• Exercise
Where the line containing "démarche dans la continuité de l’histoire" appears in the records below, begin there and write out each line exactly until the last one, and nothing more.

• Task data
+ + + + + + +
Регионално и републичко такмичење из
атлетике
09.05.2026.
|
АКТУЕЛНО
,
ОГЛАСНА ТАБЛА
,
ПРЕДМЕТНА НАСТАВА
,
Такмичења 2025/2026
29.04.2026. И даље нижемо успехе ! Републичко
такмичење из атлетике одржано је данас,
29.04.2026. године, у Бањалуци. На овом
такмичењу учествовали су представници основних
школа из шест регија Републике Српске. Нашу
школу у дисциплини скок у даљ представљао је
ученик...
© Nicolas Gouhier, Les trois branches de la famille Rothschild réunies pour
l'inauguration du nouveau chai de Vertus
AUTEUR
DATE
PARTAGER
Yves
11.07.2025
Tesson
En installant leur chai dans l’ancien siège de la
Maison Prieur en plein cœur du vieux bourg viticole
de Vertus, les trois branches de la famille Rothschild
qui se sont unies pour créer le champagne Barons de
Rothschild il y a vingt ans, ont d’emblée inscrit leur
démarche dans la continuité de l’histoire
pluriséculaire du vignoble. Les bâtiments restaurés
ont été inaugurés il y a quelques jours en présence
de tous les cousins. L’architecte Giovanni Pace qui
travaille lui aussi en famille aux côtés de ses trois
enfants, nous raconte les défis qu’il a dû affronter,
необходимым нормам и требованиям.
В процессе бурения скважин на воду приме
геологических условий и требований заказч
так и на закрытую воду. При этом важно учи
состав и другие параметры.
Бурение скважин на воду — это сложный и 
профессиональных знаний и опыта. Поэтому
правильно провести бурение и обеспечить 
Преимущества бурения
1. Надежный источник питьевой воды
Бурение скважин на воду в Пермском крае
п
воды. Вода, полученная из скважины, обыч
+ + + + + + +
• Written answer
démarche dans la continuité de l’histoire
pluriséculaire du vignoble. Les bâtiments restaurés
ont été inaugurés il y a quelques jours en présence
de tous les cousins. L’architecte Giovanni Pace qui
travaille lui aussi en famille aux côtés de ses trois
enfants, nous raconte les défis qu’il a dû affronter,
необходимым нормам и требованиям.
В процессе бурения скважин на воду приме
геологических условий и требований заказч
так и на закрытую воду. При этом важно учи
состав и другие параметры.
Бурение скважин на воду — это сложный и 
профессиональных знаний и опыта. Поэтому
правильно провести бурение и обеспечить 
Преимущества бурения
1. Надежный источник питьевой воды
Бурение скважин на воду в Пермском крае
п
воды. Вода, полученная из скважины, обыч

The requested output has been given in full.